Re: [PATCH v2 -tip] x86/percpu: Use C for arch_raw_cpu_ptr()

From: Linus Torvalds
Date: Thu Oct 12 2023 - 13:47:36 EST


On Thu, 12 Oct 2023 at 10:10, Linus Torvalds
<torvalds@xxxxxxxxxxxxxxxxxxxx> wrote:
>
> The fix seems to be a simple one-liner, ie just
>
> - asm(__pcpu_op2_##size(op, __percpu_arg(P[var]), "%[val]") \
> + asm(__pcpu_op2_##size(op, __percpu_arg(a[var]), "%[val]") \

Nope. That doesn't work at all.

It turns out that we're not the only ones that didn't know about the
'a' modifier.

clang has also never heard of it in this context, and the above
one-liner results in an endless sea of errors, with

error: invalid operand in inline asm: 'movq %gs:${1:a}, $0'

Looking around, I think it's X86AsmPrinter::PrintAsmOperand() that is
supposed to handle these things, and while it does have some handling
for 'a', the comment around it says

case 'a': // This is an address. Currently only 'i' and 'r' are expected.

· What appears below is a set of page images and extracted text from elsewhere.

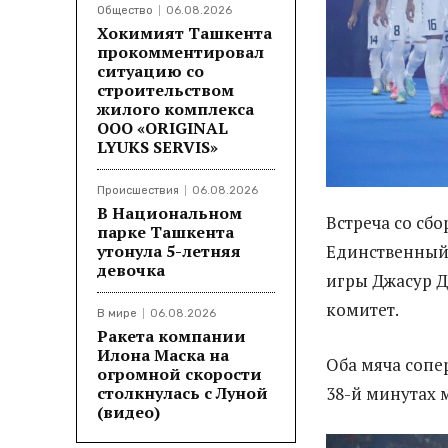
Общество
06.08.2026
Хокимият Ташкента
прокомментировал
ситуацию со
строительством
жилого комплекса
ООО «ORIGINAL
LYUKS SERVIS»
Происшествия
06.08.2026
В Национальном
Встреча со сб
парке Ташкента
утонула 5-летняя
Единственный 
девочка
игры Джасур 
комитет.
В мире
06.08.2026
Ракета компании
Илона Маска на
Оба мяча сопе
огромной скорости
столкнулась с Луной
38-й минутах 
(видео)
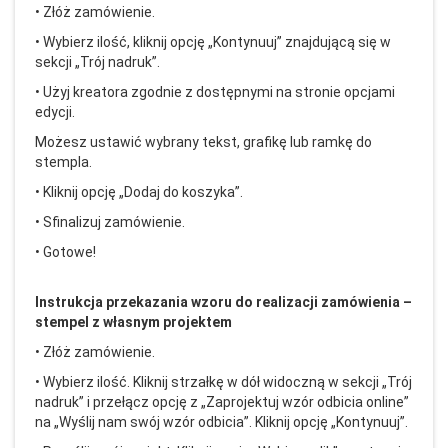
• Z
ł
ó
ż zam
ówienie.
• Wybierz ilo
ść, kliknij opcję
„Kontynuuj” znajduj
ącą się w
sekcji
„Tr
ój nadruk”.
• U
żyj kreatora zgodnie z dostępnymi na stronie opcjami
edycji.
Możesz ustawić wybrany tekst, grafikę lub ramkę do
stempla.
• Kliknij opcj
ę
„Dodaj do koszyka”.
• Sfinalizuj zam
ówienie.
• Gotowe!
Instrukcja przekazania wzoru do realizacji zam
ówienia
–
stempel z w
łasnym projektem
• Z
ł
ó
ż zam
ówienie.
• Wybierz ilo
ść. Kliknij strzałkę w d
ó
ł widoczną w sekcji
„Tr
ój
nadruk” i prze
łącz opcję z
„Zaprojektuj wz
ór odbicia online”
na
„Wy
ślij nam sw
ój wzór odbicia”. Kliknij opcj
ę
„Kontynuuj”.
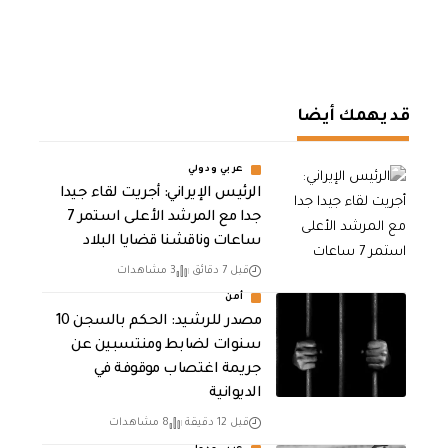
قد يهمك أيضا
عربي ودولي
الرئيس الإيراني: أجريت لقاء جيدا
جدا مع المرشد الأعلى استمر 7
ساعات وناقشنا قضايا البلاد
قبل 7 دقائق
3 مشاهدات
أمن
مصدر للرشيد: الحكم بالسجن 10
سنوات لضابط ومنتسبين عن
جريمة اغتصاب موقوفة في
الديوانية
قبل 12 دقيقة
8 مشاهدات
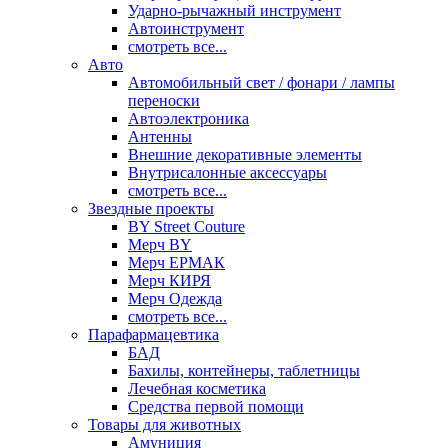
Ударно-рычажный инструмент
Автоинструмент
смотреть все...
Авто
Автомобильный свет / фонари / лампы
переноски
Автоэлектроника
Антенны
Внешние декоративные элементы
Внутрисалонные аксессуары
смотреть все...
Звездные проекты
BY Street Couture
Мерч BY
Мерч ЕРМАК
Мерч КИРЯ
Мерч Одежда
смотреть все...
Парафармацевтика
БАД
Бахилы, контейнеры, таблетницы
Лечебная косметика
Средства первой помощи
Товары для животных
Амуниция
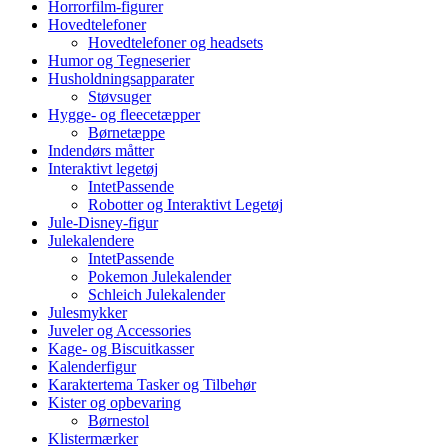
Horrorfilm-figurer
Hovedtelefoner
Hovedtelefoner og headsets
Humor og Tegneserier
Husholdningsapparater
Støvsuger
Hygge- og fleecetæpper
Børnetæppe
Indendørs måtter
Interaktivt legetøj
IntetPassende
Robotter og Interaktivt Legetøj
Jule-Disney-figur
Julekalendere
IntetPassende
Pokemon Julekalender
Schleich Julekalender
Julesmykker
Juveler og Accessories
Kage- og Biscuitkasser
Kalenderfigur
Karaktertema Tasker og Tilbehør
Kister og opbevaring
Børnestol
Klistermærker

and I think our use ends up just confusing the heck out of clang. Of
course, clang also does this:

case 'P': // This is the operand of a call, treat specially.
PrintPCRelImm(MI, OpNo, O);
return false;

so clang *already* generates those 'current' accesses as PCrelative, and I see

movq %gs:pcpu_hot(%rip), %r13

in the generated code.

End result: clang actually generates what we want just using 'P', and
the whole "P vs a" is only a gcc thing.

Why *does* gcc do that silly thing of dropping '(%rip)' from the address, btw?

Linus